Nicholas Kamm/AFP/Getty Images

"We will carry on, though we will greatly miss his passionate enthusiasm and belief in the venture,” says Barry Diller, chairman and CEO of IAC.

NEW YORK – After the death of Sidney Harman, his family will retain his 50% stake in a joint venture that consists of Newsweek and IAC’s The Daily Beast, the Wall Street Journal reported.

Harman had pledged to absorb tens of millions of dollars in losses while Newsweek was looking to improve its finances, most recently by combining with the Daily Beast, the paper highlighted. Some observers had wondered what was going to happen after he died on Tuesday at age 92 after a recent diagnosis of acute myeloid leukemia.

"The Harman family will retain its 50% interest and are totally committed to active participation and enthusiastic support," the Journal quoted Harman's attorney Robert Barnett as saying.

IAC chairman and CEO Barry Diller said Harman told him of his illness three weeks ago, and the Harman family wanted the partnership to continue "in all events." Said Diller: "We will carry on, though we will greatly miss his passionate enthusiasm and belief in the venture."

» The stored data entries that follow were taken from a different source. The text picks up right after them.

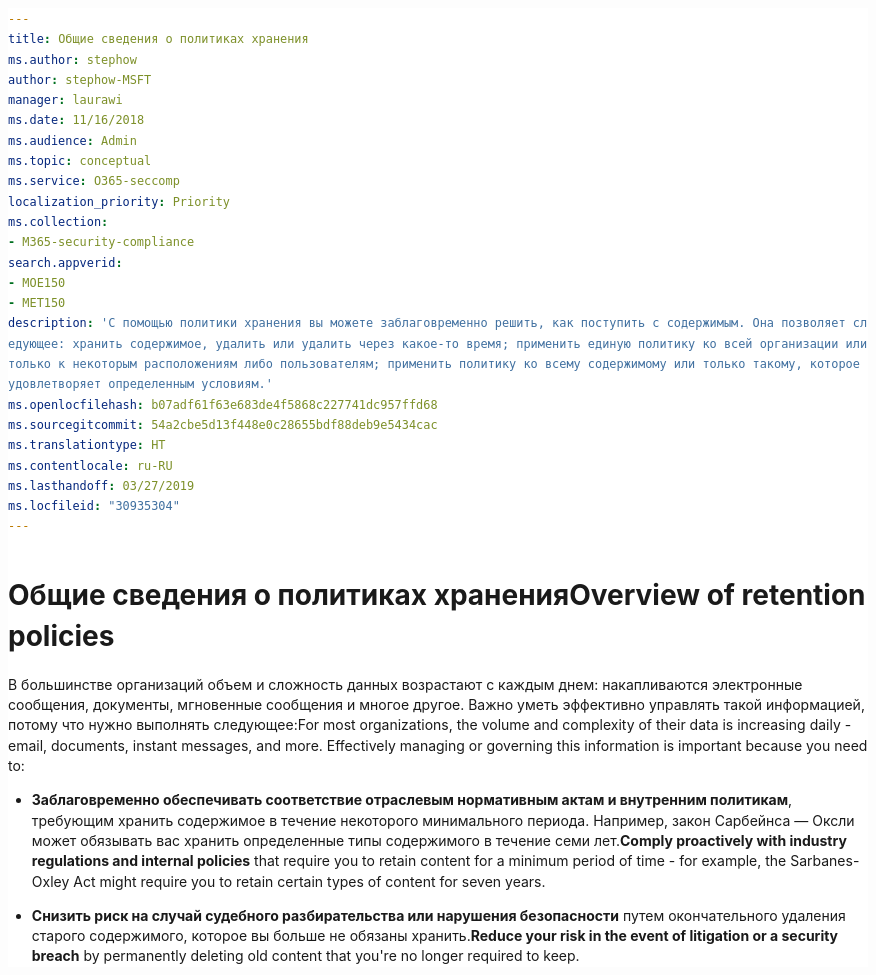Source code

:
```yaml
---
title: Общие сведения о политиках хранения
ms.author: stephow
author: stephow-MSFT
manager: laurawi
ms.date: 11/16/2018
ms.audience: Admin
ms.topic: conceptual
ms.service: O365-seccomp
localization_priority: Priority
ms.collection:
- M365-security-compliance
search.appverid:
- MOE150
- MET150
description: 'С помощью политики хранения вы можете заблаговременно решить, как поступить с содержимым. Она позволяет следующее: хранить содержимое, удалить или удалить через какое-то время; применить единую политику ко всей организации или только к некоторым расположениям либо пользователям; применить политику ко всему содержимому или только такому, которое удовлетворяет определенным условиям.'
ms.openlocfilehash: b07adf61f63e683de4f5868c227741dc957ffd68
ms.sourcegitcommit: 54a2cbe5d13f448e0c28655bdf88deb9e5434cac
ms.translationtype: HT
ms.contentlocale: ru-RU
ms.lasthandoff: 03/27/2019
ms.locfileid: "30935304"
---
```

# <a name="overview-of-retention-policies"></a><span data-ttu-id="87881-103">Общие сведения о политиках хранения</span><span class="sxs-lookup"><span data-stu-id="87881-103">Overview of retention policies</span></span>

<span data-ttu-id="87881-p101">В большинстве организаций объем и сложность данных возрастают с каждым днем: накапливаются электронные сообщения, документы, мгновенные сообщения и многое другое. Важно уметь эффективно управлять такой информацией, потому что нужно выполнять следующее:</span><span class="sxs-lookup"><span data-stu-id="87881-p101">For most organizations, the volume and complexity of their data is increasing daily - email, documents, instant messages, and more. Effectively managing or governing this information is important because you need to:</span></span>
  
- <span data-ttu-id="87881-106">**Заблаговременно обеспечивать соответствие отраслевым нормативным актам и внутренним политикам**, требующим хранить содержимое в течение некоторого минимального периода. Например, закон Сарбейнса — Оксли может обязывать вас хранить определенные типы содержимого в течение семи лет.</span><span class="sxs-lookup"><span data-stu-id="87881-106">**Comply proactively with industry regulations and internal policies** that require you to retain content for a minimum period of time - for example, the Sarbanes-Oxley Act might require you to retain certain types of content for seven years.</span></span> 
    
- <span data-ttu-id="87881-107">**Снизить риск на случай судебного разбирательства или нарушения безопасности** путем окончательного удаления старого содержимого, которое вы больше не обязаны хранить.</span><span class="sxs-lookup"><span data-stu-id="87881-107">**Reduce your risk in the event of litigation or a security breach** by permanently deleting old content that you're no longer required to keep.</span></span> 
    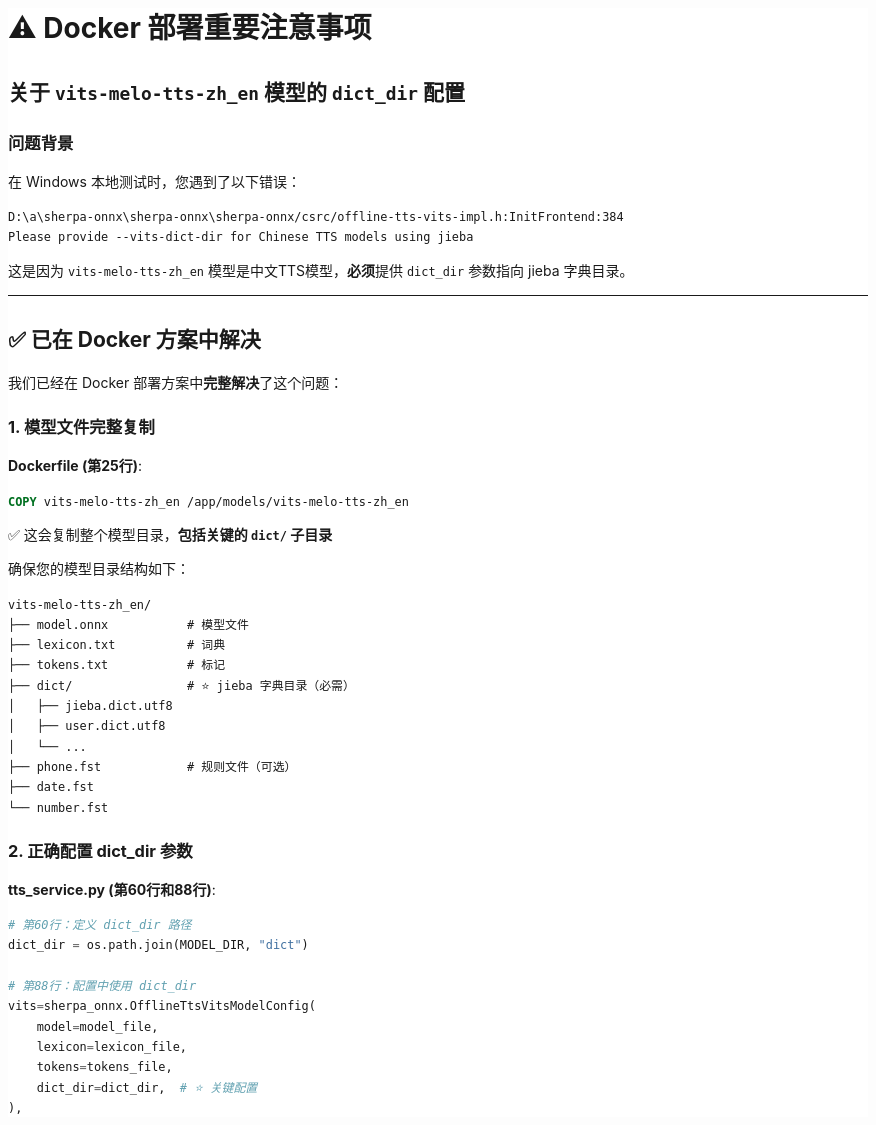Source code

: # ⚠️ Docker 部署重要注意事项

## 关于 `vits-melo-tts-zh_en` 模型的 `dict_dir` 配置

### 问题背景

在 Windows 本地测试时，您遇到了以下错误：
```
D:\a\sherpa-onnx\sherpa-onnx\sherpa-onnx/csrc/offline-tts-vits-impl.h:InitFrontend:384
Please provide --vits-dict-dir for Chinese TTS models using jieba
```

这是因为 `vits-melo-tts-zh_en` 模型是中文TTS模型，**必须**提供 `dict_dir` 参数指向 jieba 字典目录。

---

## ✅ 已在 Docker 方案中解决

我们已经在 Docker 部署方案中**完整解决**了这个问题：

### 1. 模型文件完整复制

**Dockerfile (第25行)**:
```dockerfile
COPY vits-melo-tts-zh_en /app/models/vits-melo-tts-zh_en
```

✅ 这会复制整个模型目录，**包括关键的 `dict/` 子目录**

确保您的模型目录结构如下：
```
vits-melo-tts-zh_en/
├── model.onnx           # 模型文件
├── lexicon.txt          # 词典
├── tokens.txt           # 标记
├── dict/                # ⭐ jieba 字典目录（必需）
│   ├── jieba.dict.utf8
│   ├── user.dict.utf8
│   └── ...
├── phone.fst            # 规则文件（可选）
├── date.fst
└── number.fst
```

### 2. 正确配置 dict_dir 参数

**tts_service.py (第60行和88行)**:
```python
# 第60行：定义 dict_dir 路径
dict_dir = os.path.join(MODEL_DIR, "dict")

# 第88行：配置中使用 dict_dir
vits=sherpa_onnx.OfflineTtsVitsModelConfig(
    model=model_file,
    lexicon=lexicon_file,
    tokens=tokens_file,
    dict_dir=dict_dir,  # ⭐ 关键配置
),
```
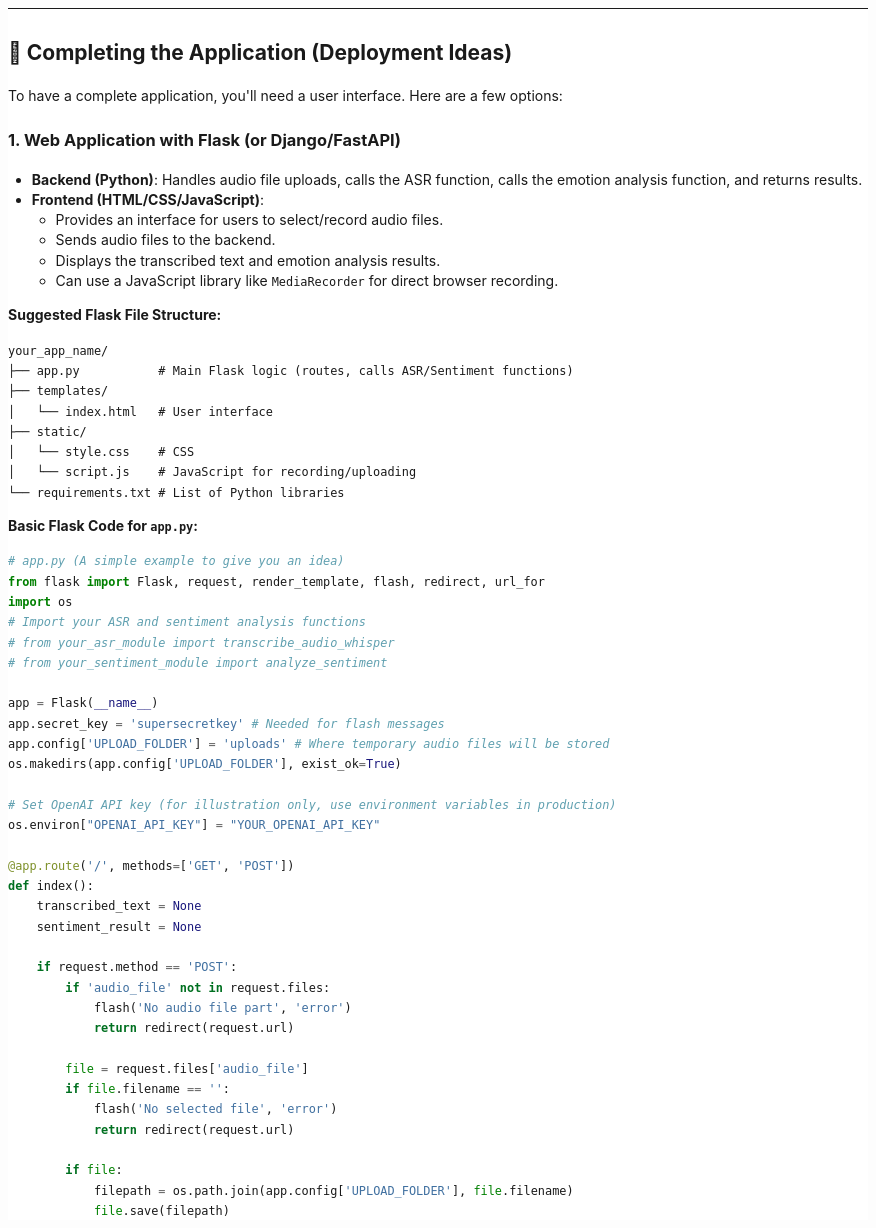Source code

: -----

## 🚀 Completing the Application (Deployment Ideas)

To have a complete application, you'll need a user interface. Here are a few options:

### 1\. Web Application with Flask (or Django/FastAPI)

  * **Backend (Python)**: Handles audio file uploads, calls the ASR function, calls the emotion analysis function, and returns results.
  * **Frontend (HTML/CSS/JavaScript)**:
      * Provides an interface for users to select/record audio files.
      * Sends audio files to the backend.
      * Displays the transcribed text and emotion analysis results.
      * Can use a JavaScript library like `MediaRecorder` for direct browser recording.

**Suggested Flask File Structure:**

```
your_app_name/
├── app.py           # Main Flask logic (routes, calls ASR/Sentiment functions)
├── templates/
│   └── index.html   # User interface
├── static/
│   └── style.css    # CSS
│   └── script.js    # JavaScript for recording/uploading
└── requirements.txt # List of Python libraries
```

**Basic Flask Code for `app.py`:**

```python
# app.py (A simple example to give you an idea)
from flask import Flask, request, render_template, flash, redirect, url_for
import os
# Import your ASR and sentiment analysis functions
# from your_asr_module import transcribe_audio_whisper
# from your_sentiment_module import analyze_sentiment

app = Flask(__name__)
app.secret_key = 'supersecretkey' # Needed for flash messages
app.config['UPLOAD_FOLDER'] = 'uploads' # Where temporary audio files will be stored
os.makedirs(app.config['UPLOAD_FOLDER'], exist_ok=True)

# Set OpenAI API key (for illustration only, use environment variables in production)
os.environ["OPENAI_API_KEY"] = "YOUR_OPENAI_API_KEY"

@app.route('/', methods=['GET', 'POST'])
def index():
    transcribed_text = None
    sentiment_result = None

    if request.method == 'POST':
        if 'audio_file' not in request.files:
            flash('No audio file part', 'error')
            return redirect(request.url)

        file = request.files['audio_file']
        if file.filename == '':
            flash('No selected file', 'error')
            return redirect(request.url)

        if file:
            filepath = os.path.join(app.config['UPLOAD_FOLDER'], file.filename)
            file.save(filepath)

```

Details on which family members may play a role weren’t immediately clear.

The Journal said that Harman had told the paper in an interview last summer that he didn't have a succession plan at the time, but his wife, former Democratic congresswoman Jane Harman, would not play any role in the news operation "before or after his death." He had added though: "It'd be silly for me not to realize if I get hit by a bus tomorrow or by a jealous husband, I better have a mechanism in place that continues this."

Barnett declined to comment on any stipulations in the Newsweek-Daily Beast merger agreement in the case of Harman's death. "It's not proper to do that on this sad day," he said.

Newsweek’s re-launch under new editor Tina Brown happened last month.